BEGIN Dataset extract

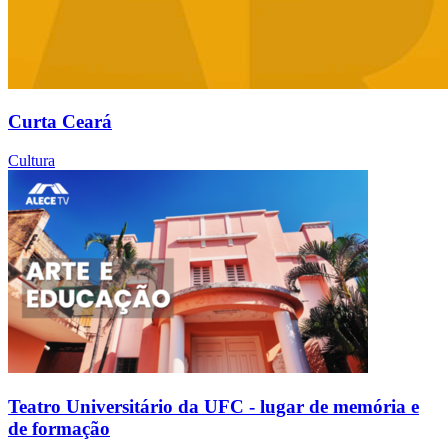
Curta Ceará
Cultura
Teatro Universitário da UFC - lugar de memória e
de formação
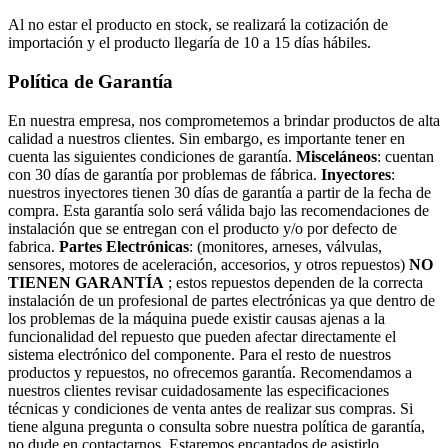
Al no estar el producto en stock, se realizará la cotización de
importación y el producto llegaría de 10 a 15 días hábiles.
Política de Garantía
En nuestra empresa, nos comprometemos a brindar productos de alta
calidad a nuestros clientes. Sin embargo, es importante tener en
cuenta las siguientes condiciones de garantía.
Misceláneos
: cuentan
con 30 días de garantía por problemas de fábrica.
Inyectores
:
nuestros inyectores tienen 30 días de garantía a partir de la fecha de
compra. Esta garantía solo será válida bajo las recomendaciones de
instalación que se entregan con el producto y/o por defecto de
fabrica.
Partes Electrónicas
: (monitores, arneses, válvulas,
sensores, motores de aceleración, accesorios, y otros repuestos)
NO
TIENEN GARANTÍA
; estos repuestos dependen de la correcta
instalación de un profesional de partes electrónicas ya que dentro de
los problemas de la máquina puede existir causas ajenas a la
funcionalidad del repuesto que pueden afectar directamente el
sistema electrónico del componente. Para el resto de nuestros
productos y repuestos, no ofrecemos garantía. Recomendamos a
nuestros clientes revisar cuidadosamente las especificaciones
técnicas y condiciones de venta antes de realizar sus compras. Si
tiene alguna pregunta o consulta sobre nuestra política de garantía,
no dude en contactarnos. Estaremos encantados de asistirlo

END Dataset extract

Word for word, restate all of the material, omitting the images.

Curta Ceará
Cultura
Teatro Universitário da UFC - lugar de memória e
de formação
Al no estar el producto en stock, se realizará la cotización de
importación y el producto llegaría de 10 a 15 días hábiles.
Política de Garantía
En nuestra empresa, nos comprometemos a brindar productos de alta
calidad a nuestros clientes. Sin embargo, es importante tener en
cuenta las siguientes condiciones de garantía.
Misceláneos
: cuentan
con 30 días de garantía por problemas de fábrica.
Inyectores
:
nuestros inyectores tienen 30 días de garantía a partir de la fecha de
compra. Esta garantía solo será válida bajo las recomendaciones de
instalación que se entregan con el producto y/o por defecto de
fabrica.
Partes Electrónicas
: (monitores, arneses, válvulas,
sensores, motores de aceleración, accesorios, y otros repuestos)
NO
TIENEN GARANTÍA
; estos repuestos dependen de la correcta
instalación de un profesional de partes electrónicas ya que dentro de
los problemas de la máquina puede existir causas ajenas a la
funcionalidad del repuesto que pueden afectar directamente el
sistema electrónico del componente. Para el resto de nuestros
productos y repuestos, no ofrecemos garantía. Recomendamos a
nuestros clientes revisar cuidadosamente las especificaciones
técnicas y condiciones de venta antes de realizar sus compras. Si
tiene alguna pregunta o consulta sobre nuestra política de garantía,
no dude en contactarnos. Estaremos encantados de asistirlo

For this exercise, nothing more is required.